■ Exercise: Could you lay out all of the data below as a JSON list of strings, with one string per line, skipping blank lines and leaving the pictures out?

■ Records shown:
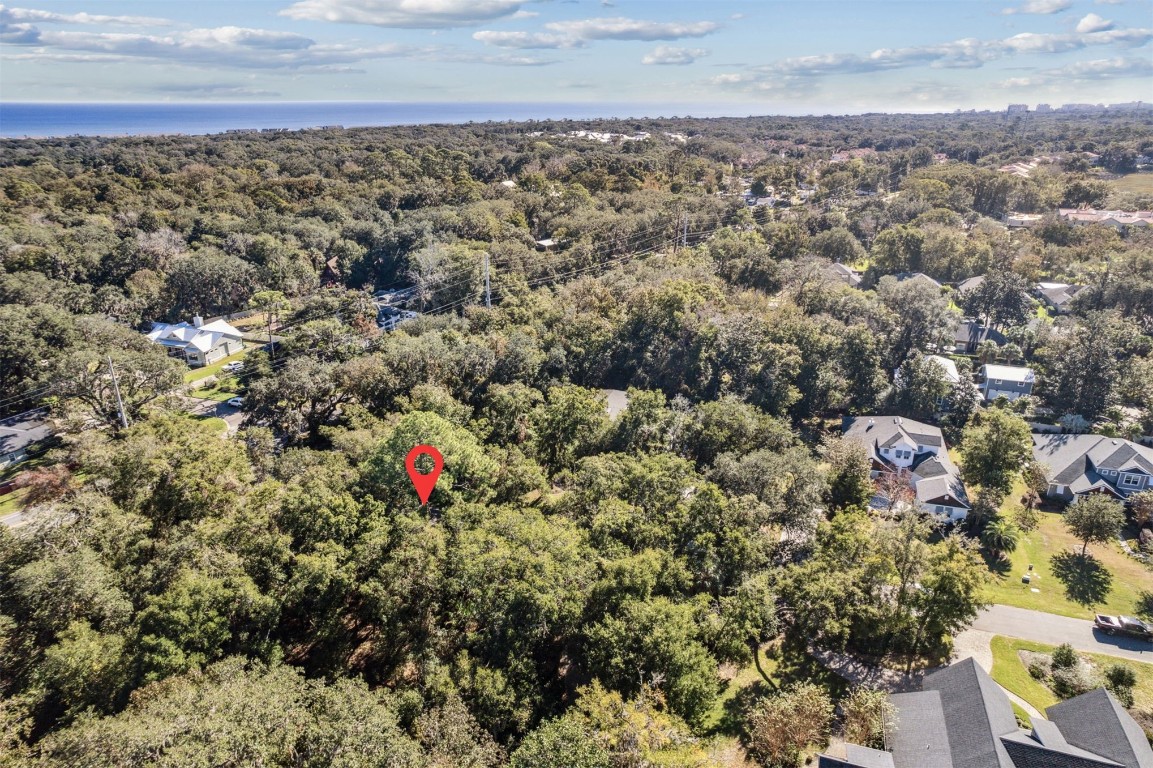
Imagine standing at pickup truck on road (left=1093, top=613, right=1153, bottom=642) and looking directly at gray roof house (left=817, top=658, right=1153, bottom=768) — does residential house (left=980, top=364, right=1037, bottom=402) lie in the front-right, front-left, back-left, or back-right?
back-right

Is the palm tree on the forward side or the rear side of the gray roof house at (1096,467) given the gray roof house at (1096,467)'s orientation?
on the forward side

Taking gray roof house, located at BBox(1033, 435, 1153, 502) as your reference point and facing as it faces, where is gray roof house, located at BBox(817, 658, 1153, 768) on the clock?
gray roof house, located at BBox(817, 658, 1153, 768) is roughly at 12 o'clock from gray roof house, located at BBox(1033, 435, 1153, 502).

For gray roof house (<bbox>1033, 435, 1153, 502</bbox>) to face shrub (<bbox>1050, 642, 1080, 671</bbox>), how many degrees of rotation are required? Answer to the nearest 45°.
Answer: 0° — it already faces it

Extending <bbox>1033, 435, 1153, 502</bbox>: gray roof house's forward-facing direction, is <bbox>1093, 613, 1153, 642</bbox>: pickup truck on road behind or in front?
in front

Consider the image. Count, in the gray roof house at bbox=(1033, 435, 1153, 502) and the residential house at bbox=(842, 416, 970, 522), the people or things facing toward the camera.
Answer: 2

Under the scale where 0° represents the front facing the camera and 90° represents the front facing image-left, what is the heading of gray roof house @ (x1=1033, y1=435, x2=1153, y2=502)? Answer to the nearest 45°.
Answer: approximately 0°

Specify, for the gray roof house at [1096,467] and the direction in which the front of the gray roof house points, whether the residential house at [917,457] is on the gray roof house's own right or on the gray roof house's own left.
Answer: on the gray roof house's own right
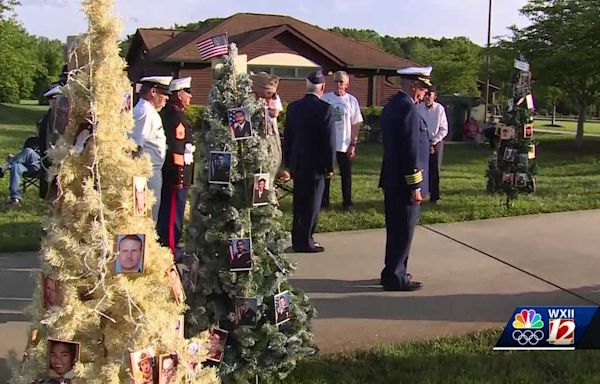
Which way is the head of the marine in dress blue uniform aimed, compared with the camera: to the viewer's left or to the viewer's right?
to the viewer's right

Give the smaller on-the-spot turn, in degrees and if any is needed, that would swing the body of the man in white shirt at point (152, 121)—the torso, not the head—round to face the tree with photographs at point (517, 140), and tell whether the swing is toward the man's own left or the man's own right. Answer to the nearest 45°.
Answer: approximately 45° to the man's own left

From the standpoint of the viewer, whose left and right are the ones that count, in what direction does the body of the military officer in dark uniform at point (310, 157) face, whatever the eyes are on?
facing away from the viewer and to the right of the viewer

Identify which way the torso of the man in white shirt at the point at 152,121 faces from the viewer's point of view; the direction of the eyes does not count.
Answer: to the viewer's right

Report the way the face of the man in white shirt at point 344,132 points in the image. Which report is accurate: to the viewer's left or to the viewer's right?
to the viewer's left

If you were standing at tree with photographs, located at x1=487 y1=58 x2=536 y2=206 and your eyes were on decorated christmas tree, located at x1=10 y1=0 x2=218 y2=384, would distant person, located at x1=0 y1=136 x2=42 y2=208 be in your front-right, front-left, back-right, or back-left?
front-right

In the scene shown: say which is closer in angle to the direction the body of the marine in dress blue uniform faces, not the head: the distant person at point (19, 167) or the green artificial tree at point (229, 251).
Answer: the green artificial tree
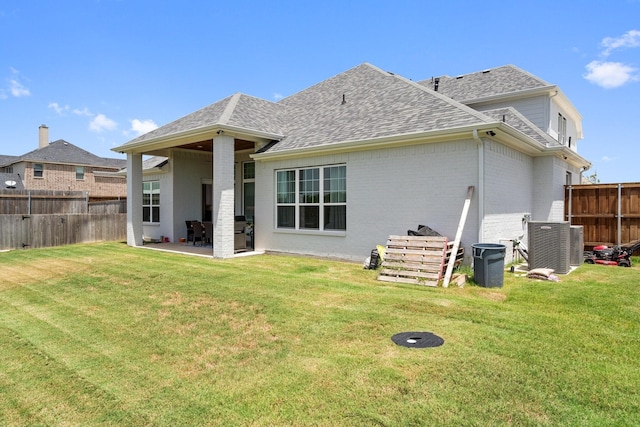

■ Exercise answer:
[
  "Imagine standing at pickup truck on road (left=1093, top=613, right=1153, bottom=642) and looking directly at gray roof house (left=817, top=658, right=1153, bottom=768) — does residential house (left=980, top=364, right=1037, bottom=402) lie in the front-right, front-left, back-left, or back-right?",
  "back-right",
  "Is the palm tree on the forward side or the rear side of the gray roof house at (1096,467) given the gray roof house at (1096,467)'s orientation?",
  "on the forward side",
  "Taking gray roof house, located at BBox(1033, 435, 1153, 502) as your reference point and facing as it faces, where is gray roof house, located at BBox(817, 658, 1153, 768) on the clock?",
  "gray roof house, located at BBox(817, 658, 1153, 768) is roughly at 12 o'clock from gray roof house, located at BBox(1033, 435, 1153, 502).",
  "For gray roof house (<bbox>1033, 435, 1153, 502</bbox>) to face shrub (<bbox>1050, 642, 1080, 671</bbox>), how many degrees of rotation are required? Answer to the nearest 45°.",
  "Answer: 0° — it already faces it",
  "Extending <bbox>1033, 435, 1153, 502</bbox>: gray roof house's forward-facing direction, is <bbox>1093, 613, 1153, 642</bbox>: pickup truck on road behind or in front?",
  "in front",
  "Consider the image. Count, in the gray roof house at bbox=(1033, 435, 1153, 502) and the residential house at bbox=(842, 416, 970, 522), the people or things facing toward the camera.",
  "Answer: 2",
  "Under the scale where 0° represents the front facing the camera and 90° represents the front facing image-left, what is the heading of gray roof house @ (x1=1033, y1=435, x2=1153, y2=502)? Answer to the nearest 45°.",
  "Answer: approximately 0°",
  "Specify, for the gray roof house at [1096,467] and the direction in which the front of the gray roof house points, whether the residential house at [917,457] is on the gray roof house's own right or on the gray roof house's own left.",
  "Answer: on the gray roof house's own right",
  "Which way is the head of the marine in dress blue uniform aimed, compared with the camera: to the viewer's left or to the viewer's right?",
  "to the viewer's right",
  "Give the smaller on-the-spot turn, in degrees and if any is needed, that would swing the body of the man in white shirt at point (152, 121)—the torso, not the head—round to face the tree with photographs at point (517, 140), and tell whether the swing is toward the man's own left or the man's own right. Answer to the nearest 45°.",
  "Answer: approximately 45° to the man's own left",
  "From the standpoint of the viewer, whose left and right are the ones that count, in what direction does the body of the military officer in dark uniform at point (310, 157) face, whatever the eyes are on?",
  "facing away from the viewer and to the right of the viewer",
  "Identify which way the torso of the man in white shirt at the point at 152,121 faces from the viewer's point of view; the direction of the eyes does not count.",
  "Answer: to the viewer's right",
  "Report the way the face of the man in white shirt at point 344,132 points in the image. Which report is accurate: to the viewer's left or to the viewer's right?",
  "to the viewer's left",
  "If you were standing at tree with photographs, located at x1=487 y1=58 x2=536 y2=206 and your eyes were on decorated christmas tree, located at x1=10 y1=0 x2=218 y2=384, would distant person, located at x1=0 y1=136 x2=42 y2=208 be in your front-right, front-left, back-right, or back-left?",
  "front-right",
  "In the scene shown: say which is closer in angle to the direction the body of the marine in dress blue uniform faces, not the head: the distant person at point (19, 167) or the green artificial tree at point (229, 251).",
  "Answer: the green artificial tree"
]